Educating DepEd
Consider it a report card on how the Department of Education (DepEd) has handled the country’s perennial education crisis.
In its report released last week, Edcom 2, or the Second Congressional Commission on Education tasked to review the problems long plaguing Philippine education, gave DepEd barely passing marks. At the same time, the commission offered solid recommendations to help DepEd’s lumbering bureaucracy overcome the drag of age-old policies and practices that are no longer responsive to the changing needs of the times.
Drawing from commissioned studies, hearings, consultations, and field visits, Edcom 2’s final report titled “Turning Point: A Decade of Necessary Reforms,” cited mass promotion, an overloaded teaching staff, the uneven concentration of book publishers across the country, and an unresponsive government feeding program as among Philippine education’s most serious ills.
Edcom 2 strongly called for the phaseout of “de facto mass promotion” among public school students despite their lack of proficiency and skills to advance to the next grade level.
Transmutation policy
While DepEd officials have denied it as established policy, Edcom 2 noted that learners in public schools are “routinely advanced” to the next level through the grading rules set under Department Order No. 8, series of 2015, also known as the transmutation policy. This is a standardized grading system where raw scores averaging 60 to 61.59 correspond to a passing grade, or the minimum 75.
Teachers consulted for the report said they found it difficult to explain to parents why their children, despite their passing grades, are still unable to read independently or handle basic mathematics.
Teachers are caught in a bind in other ways. Failing or retaining a learner would “trigger” more layers of approval or scrutiny from school heads who could blame them for a “high failure rate” in their classes. As one teacher explained, “if we fail [students], we’re told that we’ve caused trouble for the division or the school.”
Noted Edcom 2: When failing marks are equated with poor performance on the part of both students and teachers, this “creates strong incentives for teachers and school heads to promote learners rather than risk sanctions or negative evaluations.”
Heavy teaching load
While DepEd has said it would soon issue a policy shifting to a new grading system, and has proposed the adoption of nonnumeric, descriptive grading for lower grade levels, Edcom 2 recommended that, instead of promotion statistics, school and teacher performance be measured based on their truthful documentation of students’ learning gaps and subsequent efforts to address them. As it should.
Another barrier to full-scale learning is the surfeit of school-related activities, among them the Palarong Pambansa and the National Schools Press Conference, that add to the teachers’ already heavy teaching load and administrative chores, leaving them to compress an “already congested curriculum into fewer learning days,” Edcom 2 pointed out.
It also cited how recent DepEd school calendars indicate that public schools operate with an average of only about 191 actual class days per year instead of the prescribed 205, because of the more than 120 legislated activities, celebrations, and observances. These activities, which often require participating students and teachers to be excused from their classes, should be avoided in favor of simple integration into regular classroom discussions, Edcom said.

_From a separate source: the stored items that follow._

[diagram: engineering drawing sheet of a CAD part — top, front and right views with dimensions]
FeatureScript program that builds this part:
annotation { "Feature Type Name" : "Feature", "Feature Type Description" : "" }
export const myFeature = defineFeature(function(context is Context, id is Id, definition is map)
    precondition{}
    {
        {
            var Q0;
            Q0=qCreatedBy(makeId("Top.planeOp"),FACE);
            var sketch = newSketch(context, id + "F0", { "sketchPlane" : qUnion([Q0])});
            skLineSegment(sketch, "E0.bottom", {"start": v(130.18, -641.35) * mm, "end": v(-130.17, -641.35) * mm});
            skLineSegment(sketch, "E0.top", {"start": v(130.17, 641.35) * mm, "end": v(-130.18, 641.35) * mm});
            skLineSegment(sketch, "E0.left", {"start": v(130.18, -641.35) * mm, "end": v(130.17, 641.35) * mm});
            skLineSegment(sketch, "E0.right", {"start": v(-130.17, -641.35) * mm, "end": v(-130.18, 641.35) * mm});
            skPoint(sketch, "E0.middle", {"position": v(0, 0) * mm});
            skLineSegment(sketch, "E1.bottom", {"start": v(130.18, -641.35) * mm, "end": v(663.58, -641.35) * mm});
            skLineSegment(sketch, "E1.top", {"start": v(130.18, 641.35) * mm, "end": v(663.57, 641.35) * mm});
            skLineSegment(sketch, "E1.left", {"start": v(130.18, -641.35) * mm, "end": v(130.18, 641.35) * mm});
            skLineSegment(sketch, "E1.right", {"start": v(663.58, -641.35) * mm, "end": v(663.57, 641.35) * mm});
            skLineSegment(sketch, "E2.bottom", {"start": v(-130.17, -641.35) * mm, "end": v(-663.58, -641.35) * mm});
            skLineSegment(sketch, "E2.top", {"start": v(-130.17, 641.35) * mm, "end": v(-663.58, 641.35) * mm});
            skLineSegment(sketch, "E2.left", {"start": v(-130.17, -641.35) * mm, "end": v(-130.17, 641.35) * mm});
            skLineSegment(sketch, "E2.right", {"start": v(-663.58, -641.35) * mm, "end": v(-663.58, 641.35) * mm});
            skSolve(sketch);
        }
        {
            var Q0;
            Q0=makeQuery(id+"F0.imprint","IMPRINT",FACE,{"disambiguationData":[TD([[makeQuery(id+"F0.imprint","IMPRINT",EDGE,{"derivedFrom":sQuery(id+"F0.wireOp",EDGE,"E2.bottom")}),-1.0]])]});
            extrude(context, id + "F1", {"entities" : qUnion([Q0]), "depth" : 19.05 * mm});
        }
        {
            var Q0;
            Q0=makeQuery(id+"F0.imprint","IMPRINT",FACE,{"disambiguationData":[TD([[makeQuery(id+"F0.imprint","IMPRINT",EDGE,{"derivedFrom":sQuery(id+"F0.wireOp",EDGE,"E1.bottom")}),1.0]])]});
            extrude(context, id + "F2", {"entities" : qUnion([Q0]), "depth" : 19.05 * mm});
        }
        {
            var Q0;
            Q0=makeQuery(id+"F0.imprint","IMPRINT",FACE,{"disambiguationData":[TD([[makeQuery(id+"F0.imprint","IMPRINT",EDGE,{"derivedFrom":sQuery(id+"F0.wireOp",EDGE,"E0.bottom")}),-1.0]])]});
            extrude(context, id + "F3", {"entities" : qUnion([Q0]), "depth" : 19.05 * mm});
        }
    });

As well, DepEd should stop looking at teachers as “shock absorbers” of factors that contribute to poor learning, such as the lack of parental support at home, child work, and frequent absenteeism that may be driven by poverty, the report said.
Brain power
There are gaps as well in DepEd’s textbook procurement process, with book publishers “heavily concentrated” in Luzon, with “very sparse presence” in Visayas and Mindanao, the report said. While the “National Book Development Board, an attached DepEd agency, lists 328 active publishers, only 10 publishers won all 60 lots in the latest DepEd bidding,” Edcom 2 said, citing lack of participation from its listed active publishers.
While at it, DepEd might want to look into other issues connected to book publishing: book content development and procurement, slow delivery of books, weak warehousing systems, long transport routes, the delayed release of budgets, and supply chain bottlenecks.
The Edcom 2 report also noted stunting in 23.6 percent of Filipino children that causes “irreversible neurological damage,” since malnutrition affects brain power. DepEd should ensure that the government’s feeding programs reach those who need them so that schoolkids are not handicapped from the start, the commission said.
With its record-breaking P1.015 trillion to P1.044 trillion budget for 2026, DepEd certainly has the wherewithal to implement Edcom 2’s concrete recommendations, if only to arrest the declining quality of education that crucially shapes tomorrow’s leaders and thinkers.